Em 2000, uma comissão especial da Câmara investigou as circunstâncias da morte de João Goulart. "Não há como afirmar, peremptoriamente, que Jango foi assassinado", escreveu à época o deputado Miro Teixeira (PDT-RJ), relator da comissão. "Mas será profundamente irresponsável, diante dos depoimentos e fatos aqui consolidados, concluir pela normalidade das circunstâncias em que João Goulart morreu." Diante do fato novo, Miro acha que o depoimento de Barreiro deve ser investigado: "Ele só apresentou um conjunto de palavras, mas que, somado aos demais fatos já sabidos, não deve ser desconsiderado. O princípio da investigação é a dúvida. E dúvida é o que não falta."

"O AGENTE BARREIRO PODE SER UM DOS ÚLTIMOS ELOS VIVOS DESSAS AÇÕES"
João Vicente Goulart, filho de Jango

O que impressionou João Vicente Goulart foram alguns detalhes da narrativa de Barreiro. Ele sabia, por exemplo, o número do telefone da fazenda de Jango. E documentos que foram repassados ao filho do ex-presidente demonstram que havia agentes infiltrados na fazenda e que Jango era monitorado 24 horas por dia. ISTOÉ teve acesso à leitura de dois desses relatórios, produzidos em 1975 pelo Serviço Nacional de Informações do Brasil (SNI). O primeiro informa que documentos pessoais de Jango foram subtraídos "de forma clandestina", entre eles cartas do ex-presidente Juan Domingo Perón e do ex-deputado Ulysses Guimarães. O segundo é o relato de um certo "Agente B", que acompanhou de perto e fotografou a festa de aniversário do ex-presidente.

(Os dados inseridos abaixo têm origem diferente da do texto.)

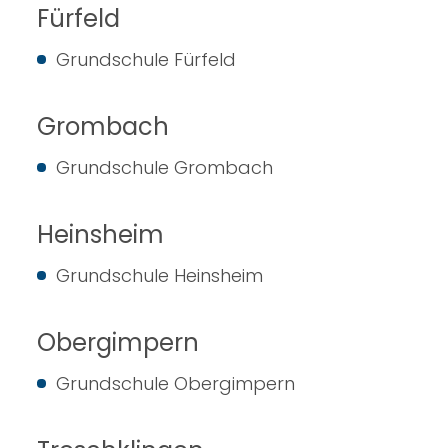
Fürfeld
Grundschule Fürfeld
Grombach
Grundschule Grombach
Heinsheim
Grundschule Heinsheim
Obergimpern
Grundschule Obergimpern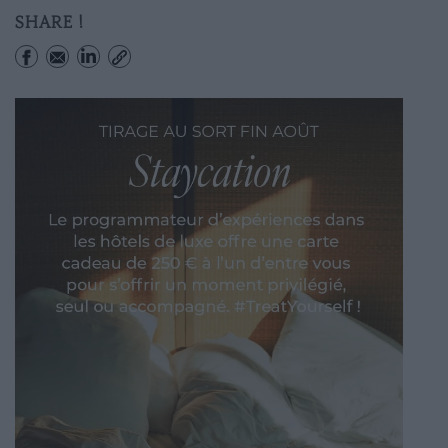
SHARE !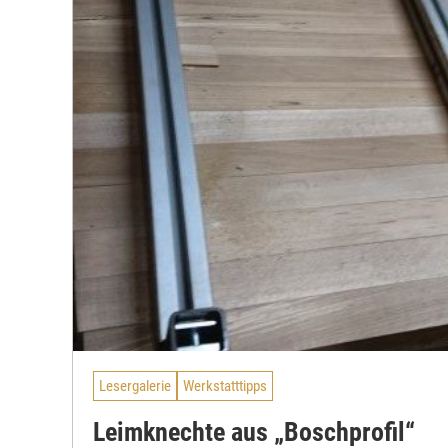
Lesergalerie
Werkstatttipps
Leimknechte aus „Boschprofil“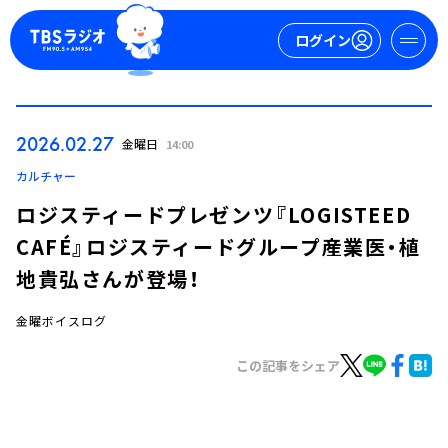
ログイン
マイページ
2026.02.27
金曜日
14:00
新規会員登録
ログイン
カルチャー
ロジスティードプレゼンツ『LOGISTEED
CAFÉ』ロジスティードグループ産業医・植
地貴弘さんが登場！
金曜ボイスログ
今日の番組表
この記事をシェア
週間番組表
トピックス
TBS Podcast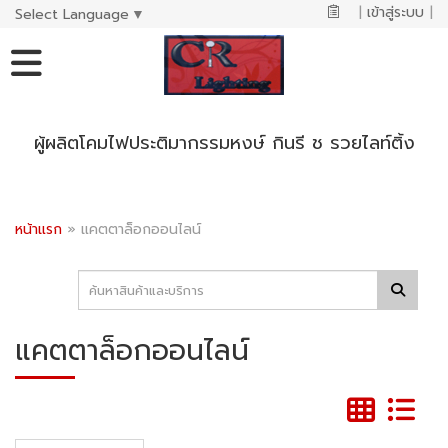
|
เข้าสู่ระบบ
|
Select Language
▼
ผู้ผลิตโคมไฟประติมากรรมหงษ์ กินรี ช รวยไลท์ติ้ง
หน้าแรก
»
แคตตาล็อกออนไลน์
แคตตาล็อกออนไลน์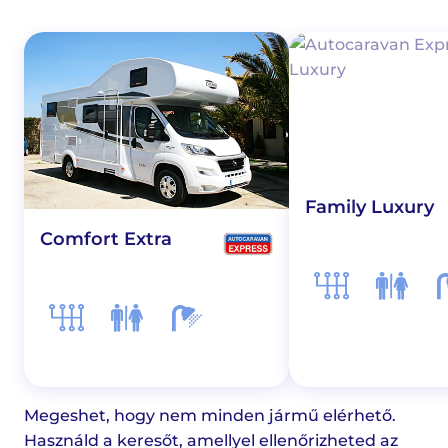
Family Luxury
Comfort Extra
Megeshet, hogy nem minden jármű elérhető.
Használd a keresőt, amellyel ellenőrizheted az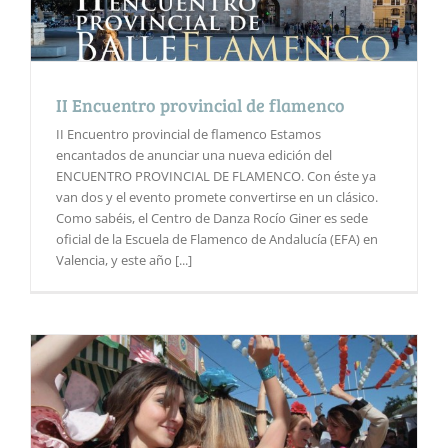
II Encuentro provincial de flamenco
II Encuentro provincial de flamenco Estamos
encantados de anunciar una nueva edición del
ENCUENTRO PROVINCIAL DE FLAMENCO. Con éste ya
van dos y el evento promete convertirse en un clásico.
Como sabéis, el Centro de Danza Rocío Giner es sede
oficial de la Escuela de Flamenco de Andalucía (EFA) en
Valencia, y este año [...]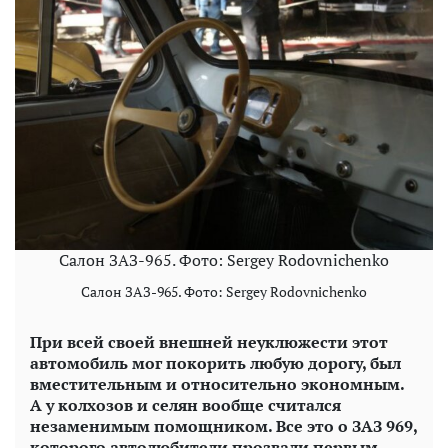
Салон ЗАЗ-965. Фото: Sergey Rodovnichenko
Салон ЗАЗ-965. Фото: Sergey Rodovnichenko
При всей своей внешней неуклюжести этот
автомобиль мог покорить любую дорогу, был
вместительным и относительно экономным.
А у колхозов и селян вообще считался
незаменимым помощником. Все это о ЗАЗ 969,
которого автолюбители прозвали первым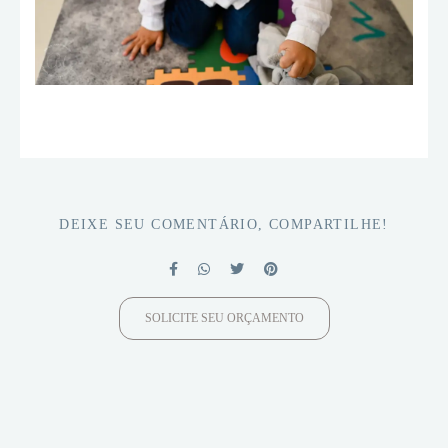
DEIXE SEU COMENTÁRIO, COMPARTILHE!
SOLICITE SEU ORÇAMENTO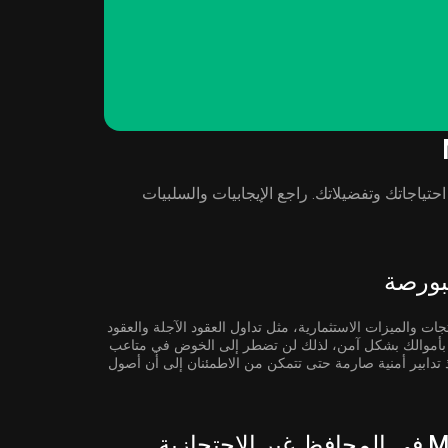
لتخزين MetaFooty ( MFY ) بناءً على احتياجاتك وتفضيلاتك. راجع الإيجابيات والسلبيات
جات والميزات الاستثمارية، مثل تداول العقود الآجلة والعقود
صة بأموالك بشكل آمن، لذلك لن تضطر إلى الخوض في متاعب
ذ تدابير أمنية صارمة حتى تتمكن من الاطمئنان إلى أن أصول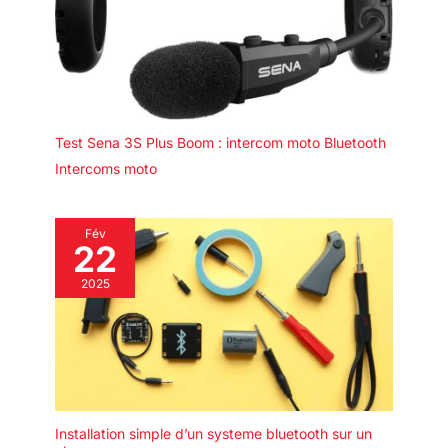
Test Sena 3S Plus Boom : intercom moto Bluetooth
Intercoms moto
Fév
22
2025
Installation simple d’un systeme bluetooth sur un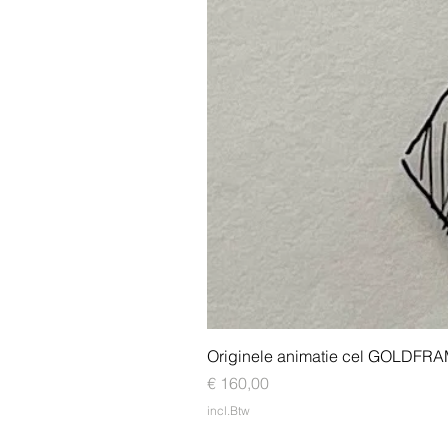
Originele animatie cel GOLDFR
Prijs
€ 160,00
incl.Btw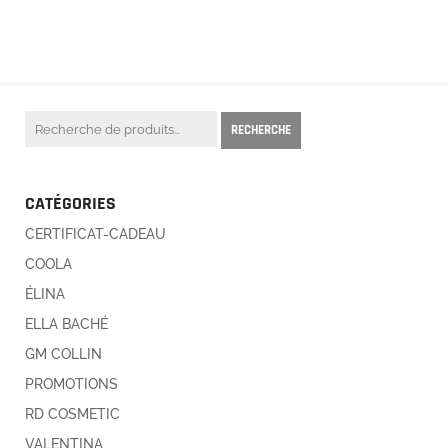
Recherche
RECHERCHE
pour :
CATÉGORIES
CERTIFICAT-CADEAU
COOLA
ÉLINA
ELLA BACHÉ
GM COLLIN
PROMOTIONS
RD COSMETIC
VALENTINA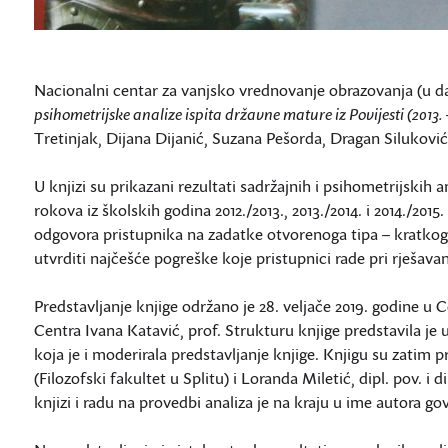
Nacionalni centar za vanjsko vrednovanje obrazovanja (u da
psihometrijske analize ispita državne mature iz Povijesti (2013. 
Tretinjak, Dijana Dijanić, Suzana Pešorda, Dragan Siluković
U knjizi su prikazani rezultati sadržajnih i psihometrijskih a
rokova iz školskih godina 2012./2013., 2013./2014. i 2014./2015
odgovora pristupnika na zadatke otvorenoga tipa – kratkoga 
utvrditi najčešće pogreške koje pristupnici rade pri rješava
Predstavljanje knjige održano je 28. veljače 2019. godine u 
Centra Ivana Katavić, prof. Strukturu knjige predstavila je ur
koja je i moderirala predstavljanje knjige. Knjigu su zatim
(Filozofski fakultet u Splitu) i Loranda Miletić, dipl. pov. i 
knjizi i radu na provedbi analiza je na kraju u ime autora gov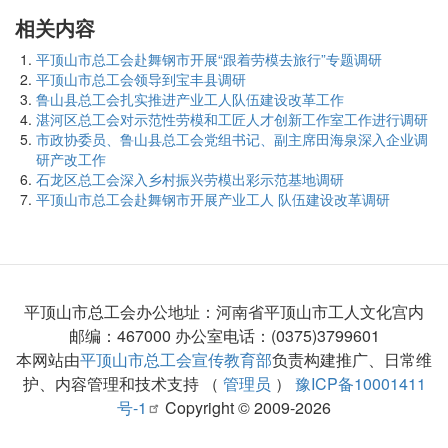
相关内容
平顶山市总工会赴舞钢市开展“跟着劳模去旅行”专题调研
平顶山市总工会领导到宝丰县调研
鲁山县总工会扎实推进产业工人队伍建设改革工作
湛河区总工会对示范性劳模和工匠人才创新工作室工作进行调研
市政协委员、鲁山县总工会党组书记、副主席田海泉深入企业调
研产改工作
石龙区总工会深入乡村振兴劳模出彩示范基地调研
平顶山市总工会赴舞钢市开展产业工人 队伍建设改革调研
平顶山市总工会办公地址：河南省平顶山市工人文化宫内
邮编：467000 办公室电话：(0375)3799601
本网站由
平顶山市总工会宣传教育部
负责构建推广、日常维
护、内容管理和技术支持 （
管理员
）
豫ICP备10001411
号-1
Copyright © 2009-2026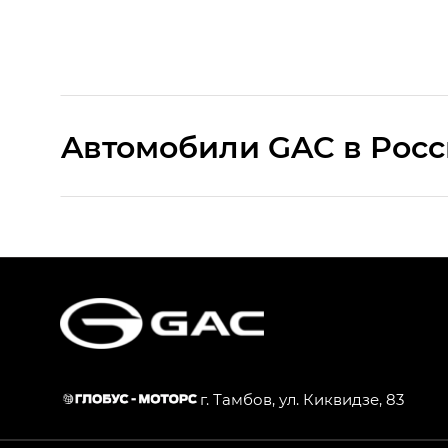
Aвтомобили GAC в Рос
S9 — Эс 9 (S9) в комплектации Эс Икс 
S7 — Эс 7 (S7) в комплектациях Эс Икс П
HYPTEC HT — Хайптек Эйч Ти (HYPTEC H
AION V — Айон Ви в комплектациях Экс 
г. Тамбов, ул. Киквидзе, 83
GS8 — Джи Эс 8 (GS8) в комплектациях 
GL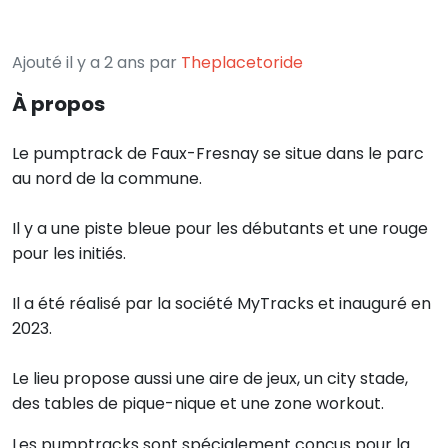
Ajouté il y a 2 ans par
Theplacetoride
À propos
Le pumptrack de Faux-Fresnay se situe dans le parc
au nord de la commune.
Il y a une piste bleue pour les débutants et une rouge
pour les initiés.
Il a été réalisé par la société MyTracks et inauguré en
2023.
Le lieu propose aussi une aire de jeux, un city stade,
des tables de pique-nique et une zone workout.
Les pumptracks sont spécialement conçus pour la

"Até agora, o esforço para a apuração das coisas tem sido familiar e pessoal, mas, daqui para a frente, não há mais muito em que a família possa avançar", diz João Vicente Goulart. Na ação, ele sugere que o Ministério Público tire Barreiro do Rio Grande do Sul e o transfira para Brasília, onde ele poderia narrar tudo o que sabe e esclarecer não apenas o caso relativo ao seu pai mas as circunstâncias do desaparecimento de outras pessoas durante as ditaduras sul-americanas. "Ele pode ser um dos últimos elos vivos dessas ações."